Work to be completed
Please write out exactly the lines of the data below from the line holding "IMPORT POLICIES" through the line holding "Foreign Trade Barriers 277", and leave out the rest.

Supplied information
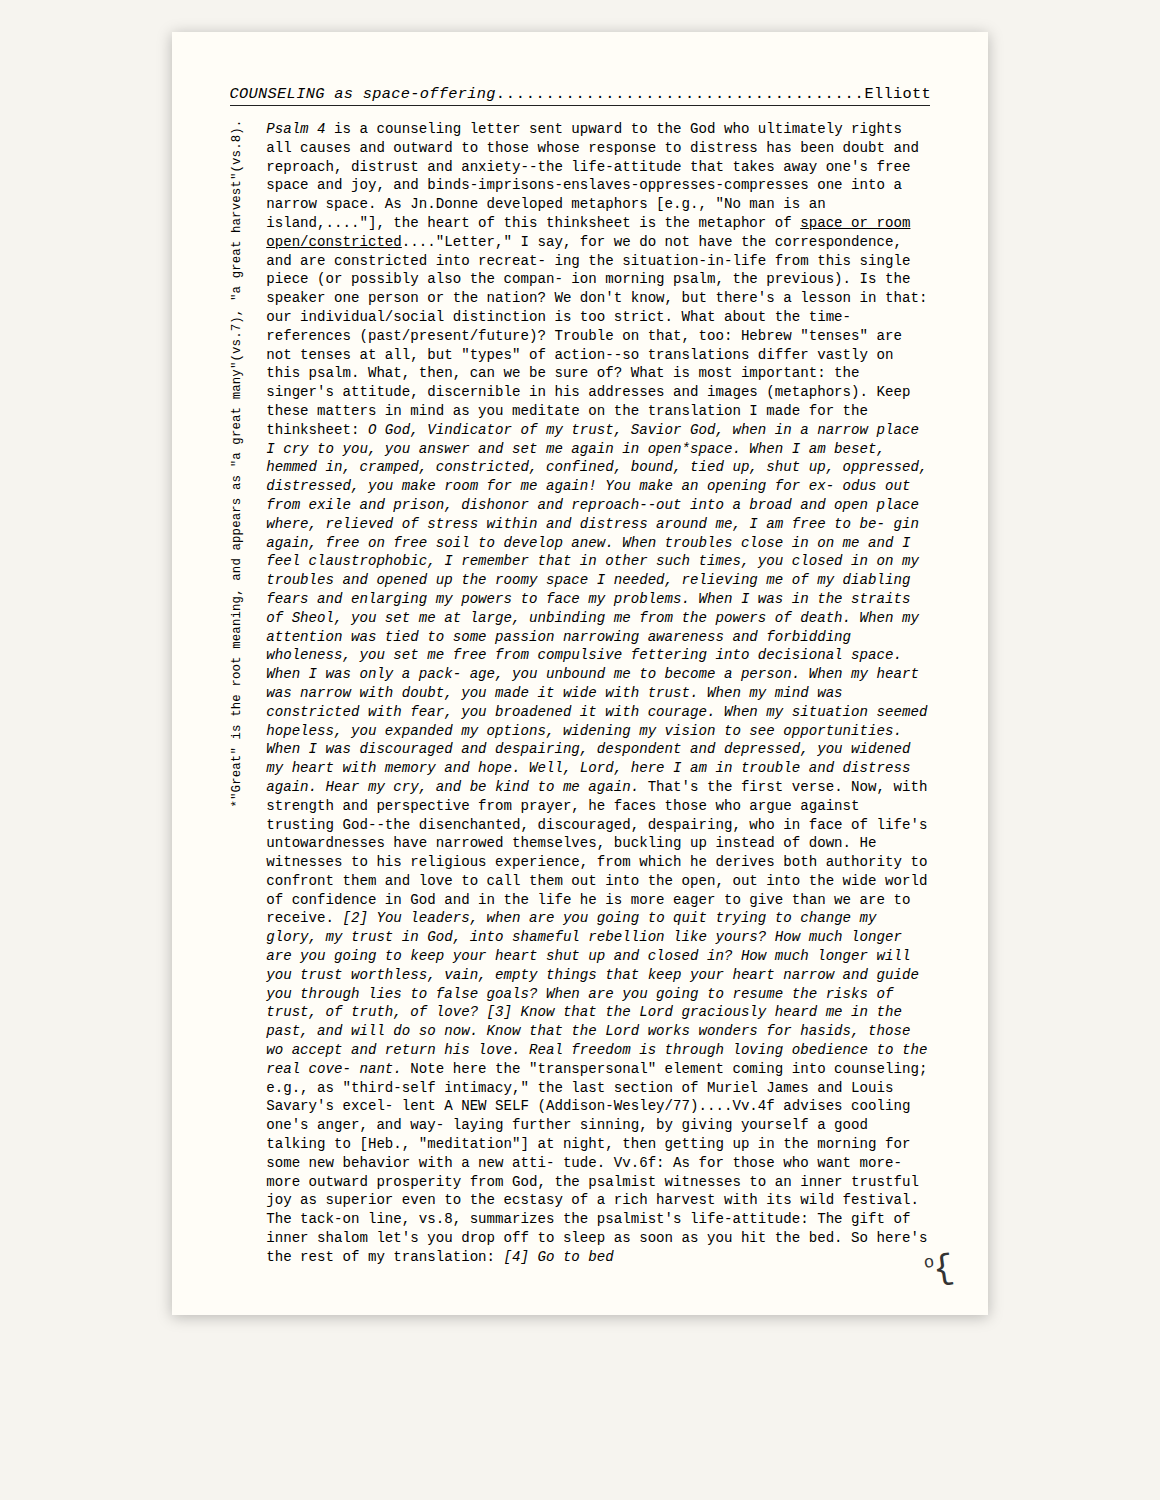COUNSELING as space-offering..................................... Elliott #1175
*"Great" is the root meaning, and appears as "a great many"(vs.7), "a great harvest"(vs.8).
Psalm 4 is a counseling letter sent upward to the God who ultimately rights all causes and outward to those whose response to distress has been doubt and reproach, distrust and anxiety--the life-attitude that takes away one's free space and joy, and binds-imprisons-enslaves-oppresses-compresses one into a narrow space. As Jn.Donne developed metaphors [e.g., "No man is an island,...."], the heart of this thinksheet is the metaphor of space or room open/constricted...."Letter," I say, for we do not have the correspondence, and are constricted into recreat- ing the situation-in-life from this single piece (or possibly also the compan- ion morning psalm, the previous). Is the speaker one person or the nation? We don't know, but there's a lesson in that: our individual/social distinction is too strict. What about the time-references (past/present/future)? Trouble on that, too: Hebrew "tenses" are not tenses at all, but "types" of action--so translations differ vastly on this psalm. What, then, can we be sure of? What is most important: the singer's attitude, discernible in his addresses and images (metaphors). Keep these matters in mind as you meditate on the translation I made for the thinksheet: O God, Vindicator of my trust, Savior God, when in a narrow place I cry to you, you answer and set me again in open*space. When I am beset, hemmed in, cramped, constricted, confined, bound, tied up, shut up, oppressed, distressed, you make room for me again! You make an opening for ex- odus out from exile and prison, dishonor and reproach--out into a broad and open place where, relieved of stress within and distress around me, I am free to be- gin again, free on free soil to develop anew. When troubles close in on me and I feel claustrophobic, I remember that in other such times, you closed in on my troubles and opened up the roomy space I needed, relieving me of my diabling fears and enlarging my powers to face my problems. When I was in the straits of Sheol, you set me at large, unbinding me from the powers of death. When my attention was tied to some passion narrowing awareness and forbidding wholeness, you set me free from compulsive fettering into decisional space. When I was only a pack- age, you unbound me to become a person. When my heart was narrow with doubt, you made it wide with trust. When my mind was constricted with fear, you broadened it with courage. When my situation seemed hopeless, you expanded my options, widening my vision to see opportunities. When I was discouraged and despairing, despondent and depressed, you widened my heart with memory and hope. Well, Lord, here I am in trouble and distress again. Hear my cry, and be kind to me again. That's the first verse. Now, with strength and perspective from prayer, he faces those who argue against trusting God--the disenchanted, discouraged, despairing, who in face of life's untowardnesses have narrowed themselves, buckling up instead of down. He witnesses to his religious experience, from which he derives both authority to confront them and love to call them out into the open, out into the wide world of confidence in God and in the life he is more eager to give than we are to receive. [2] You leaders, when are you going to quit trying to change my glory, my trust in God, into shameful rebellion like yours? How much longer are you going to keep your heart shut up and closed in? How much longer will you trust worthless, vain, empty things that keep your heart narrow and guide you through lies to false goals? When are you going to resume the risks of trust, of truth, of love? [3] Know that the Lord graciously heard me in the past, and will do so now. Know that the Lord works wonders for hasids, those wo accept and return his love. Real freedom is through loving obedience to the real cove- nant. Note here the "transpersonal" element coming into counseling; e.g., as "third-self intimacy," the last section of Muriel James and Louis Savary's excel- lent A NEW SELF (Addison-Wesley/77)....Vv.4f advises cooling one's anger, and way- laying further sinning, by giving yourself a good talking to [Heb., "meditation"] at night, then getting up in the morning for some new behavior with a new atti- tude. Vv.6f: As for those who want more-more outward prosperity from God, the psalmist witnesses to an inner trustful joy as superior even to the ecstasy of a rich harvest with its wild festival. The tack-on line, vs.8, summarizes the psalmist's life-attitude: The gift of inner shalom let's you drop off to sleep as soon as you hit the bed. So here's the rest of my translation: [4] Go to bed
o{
--
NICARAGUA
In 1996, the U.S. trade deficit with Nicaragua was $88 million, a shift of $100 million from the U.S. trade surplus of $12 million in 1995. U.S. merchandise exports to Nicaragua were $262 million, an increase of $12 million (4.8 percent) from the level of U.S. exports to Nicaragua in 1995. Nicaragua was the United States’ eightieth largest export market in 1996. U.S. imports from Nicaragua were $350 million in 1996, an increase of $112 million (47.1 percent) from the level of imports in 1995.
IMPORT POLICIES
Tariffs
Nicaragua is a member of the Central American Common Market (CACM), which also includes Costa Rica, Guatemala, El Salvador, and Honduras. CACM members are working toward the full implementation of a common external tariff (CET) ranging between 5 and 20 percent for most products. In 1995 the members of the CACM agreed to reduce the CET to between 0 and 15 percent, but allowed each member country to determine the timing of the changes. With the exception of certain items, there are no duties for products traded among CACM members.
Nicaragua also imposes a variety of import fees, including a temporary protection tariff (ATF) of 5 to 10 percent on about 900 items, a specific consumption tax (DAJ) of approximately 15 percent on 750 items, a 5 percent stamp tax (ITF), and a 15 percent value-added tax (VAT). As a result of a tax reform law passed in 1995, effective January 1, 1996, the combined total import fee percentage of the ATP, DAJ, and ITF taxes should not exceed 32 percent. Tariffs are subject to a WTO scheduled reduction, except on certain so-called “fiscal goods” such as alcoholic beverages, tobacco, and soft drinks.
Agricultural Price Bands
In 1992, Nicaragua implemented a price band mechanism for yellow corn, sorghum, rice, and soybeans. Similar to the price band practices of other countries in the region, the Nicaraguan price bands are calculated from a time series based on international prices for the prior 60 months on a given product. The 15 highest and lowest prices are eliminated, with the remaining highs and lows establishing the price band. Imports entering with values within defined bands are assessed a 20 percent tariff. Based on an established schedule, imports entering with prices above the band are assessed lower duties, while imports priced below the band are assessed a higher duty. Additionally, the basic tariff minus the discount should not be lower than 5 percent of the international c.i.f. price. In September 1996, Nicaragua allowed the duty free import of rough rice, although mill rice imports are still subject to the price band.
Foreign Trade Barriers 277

Completed exercise
IMPORT POLICIES
Tariffs
Nicaragua is a member of the Central American Common Market (CACM), which also includes Costa Rica, Guatemala, El Salvador, and Honduras. CACM members are working toward the full implementation of a common external tariff (CET) ranging between 5 and 20 percent for most products. In 1995 the members of the CACM agreed to reduce the CET to between 0 and 15 percent, but allowed each member country to determine the timing of the changes. With the exception of certain items, there are no duties for products traded among CACM members.
Nicaragua also imposes a variety of import fees, including a temporary protection tariff (ATF) of 5 to 10 percent on about 900 items, a specific consumption tax (DAJ) of approximately 15 percent on 750 items, a 5 percent stamp tax (ITF), and a 15 percent value-added tax (VAT). As a result of a tax reform law passed in 1995, effective January 1, 1996, the combined total import fee percentage of the ATP, DAJ, and ITF taxes should not exceed 32 percent. Tariffs are subject to a WTO scheduled reduction, except on certain so-called “fiscal goods” such as alcoholic beverages, tobacco, and soft drinks.
Agricultural Price Bands
In 1992, Nicaragua implemented a price band mechanism for yellow corn, sorghum, rice, and soybeans. Similar to the price band practices of other countries in the region, the Nicaraguan price bands are calculated from a time series based on international prices for the prior 60 months on a given product. The 15 highest and lowest prices are eliminated, with the remaining highs and lows establishing the price band. Imports entering with values within defined bands are assessed a 20 percent tariff. Based on an established schedule, imports entering with prices above the band are assessed lower duties, while imports priced below the band are assessed a higher duty. Additionally, the basic tariff minus the discount should not be lower than 5 percent of the international c.i.f. price. In September 1996, Nicaragua allowed the duty free import of rough rice, although mill rice imports are still subject to the price band.
Foreign Trade Barriers 277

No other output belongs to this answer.